New Delhi: Samajwadi Party MP Dimple Yadav on Wednesday said that her party has always taken a stand that women belonging to minorities and backward classes should also get reservation under the provision of the women’s reservation bill.
Participating in the discussion on the women’s reservation bill or The Constitution (One Hundred and Twenty Eighth Amendment) Bill, 2023, Yadav said that the government is now bringing a bill when it has completed 10 years in power and sought to know when the census will be conducted and will the caste related census be conducted or not.

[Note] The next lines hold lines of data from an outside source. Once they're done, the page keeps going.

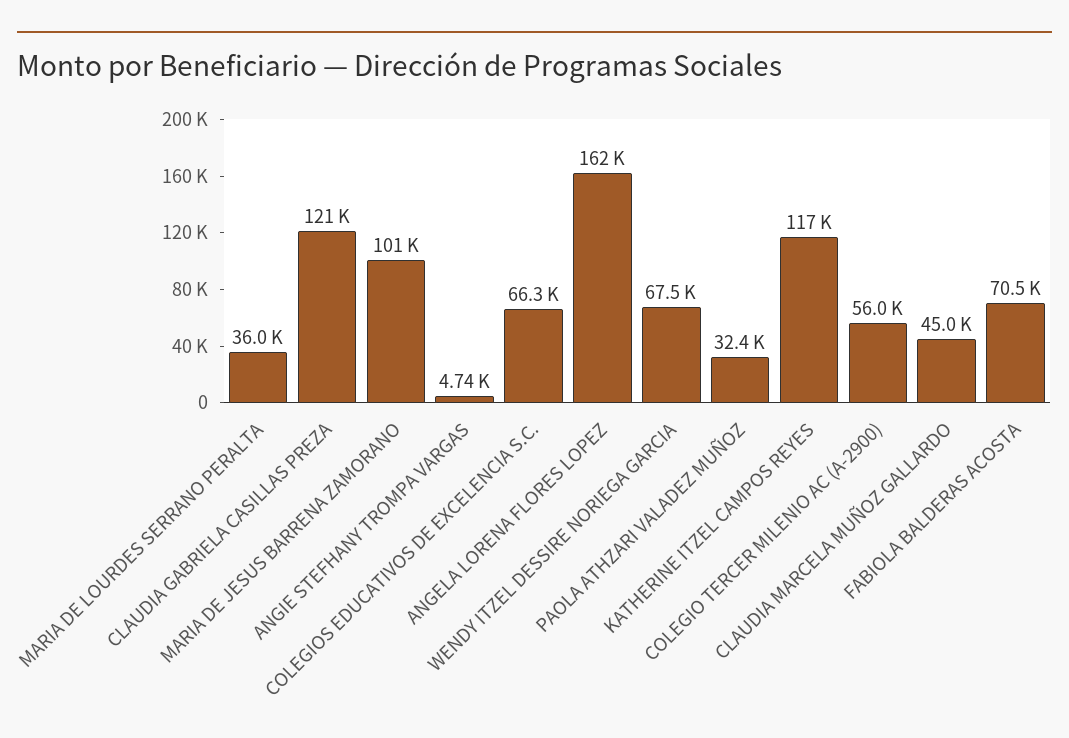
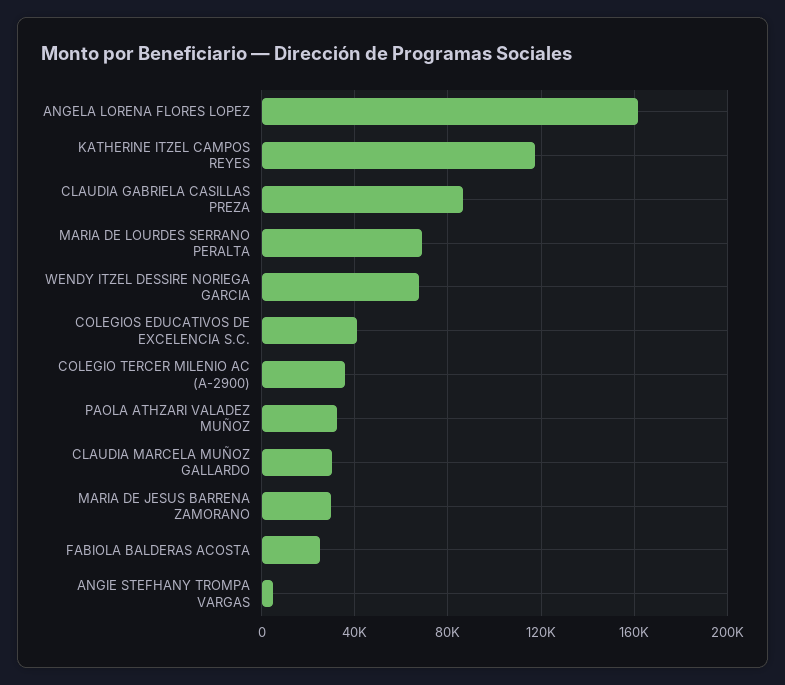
  {
-   "MARIA DE LOURDES SERRANO PERALTA": 36000,
+   "MARIA DE LOURDES SERRANO PERALTA": 70000,
-   "CLAUDIA GABRIELA CASILLAS PREZA": 121000,
+   "CLAUDIA GABRIELA CASILLAS PREZA": 85000,
-   "MARIA DE JESUS BARRENA ZAMORANO": 101000,
+   "MARIA DE JESUS BARRENA ZAMORANO": 30000,
    "ANGIE STEFHANY TROMPA VARGAS": 4740,
-   "COLEGIOS EDUCATIVOS DE EXCELENCIA S.C.": 66300,
+   "COLEGIOS EDUCATIVOS DE EXCELENCIA S.C.": 40000,
    "ANGELA LORENA FLORES LOPEZ": 162000,
    "WENDY ITZEL DESSIRE NORIEGA GARCIA": 67500,
    "PAOLA ATHZARI VALADEZ MUÑOZ": 32400,
    "KATHERINE ITZEL CAMPOS REYES": 117000,
-   "COLEGIO TERCER MILENIO AC (A-2900)": 56000,
+   "COLEGIO TERCER MILENIO AC (A-2900)": 35000,
-   "CLAUDIA MARCELA MUÑOZ GALLARDO": 45000,
+   "CLAUDIA MARCELA MUÑOZ GALLARDO": 30000,
-   "FABIOLA BALDERAS ACOSTA": 70500
+   "FABIOLA BALDERAS ACOSTA": 25000
  }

Seeking reservation for women belonging to SC, ST and OBCs and minorities, Yadav urged the Speaker to deter members from taking names of those leaders who are no more members of the House.
Earlier BJP MP Nishikant Dubey had indirectly referred to late Mulayam Singh Yadav without taking his name, while speaking during the discussion on the women’s reservation bill in Lok Sabha.
BSP MP Sangeeta Azad expressed whole-hearted support for the bill.
She said that Ambedkar gave respect to women in the constitution.
Azad added that though the BSP supports the bill, it has some demands.
She asked for 50 per cent reservation for women in states and Centre. She also said that OBC reservations should be included along with reservations for women from SC/ST communities.
The BSP MP expressed hope that the women’s reservation bill will not merely become an election issue for the government, and that these reservations should be brought in the 2024 elections.
BJD MP Sarmistha Sethi said that the bill has been brought forward only due to the good work of Odisha chief minister Naveen Patnaik.
Naveen Patnaik brought in 33 per cent reservations in Odisha, she said.
Sethi highlighted that the BJD was the first party to field one-third women candidates in the 2019 parliamentary elections.
JD(U) MP Rajiv Ranjan Singh Lalan expressed his party’s support for the women’s reservation bill, however he said that the objective of the government in bringing this bill is not to give reservation to women, but is a panic reaction to the formation of INDIA alliance.
It is a ploy for the 2024 elections, he said.
If the government had the intention, it would have started the caste census in 2021, Lalan said.
“You do not believe in doing justice to the poor and backward classes, that is why you didn’t conduct the census. If you had conducted it, there would have been no need for this bill right now,” he said.
The Bihar government gave 50 per cent reservation to women in 2006, the JD(U) MP said.
In 2016, Bihar gave 35 per cent reservation to women in state services, he added.
“Bihar government took a year, not four and half years like this government (NDA) to give reservation to women,” Lalan said.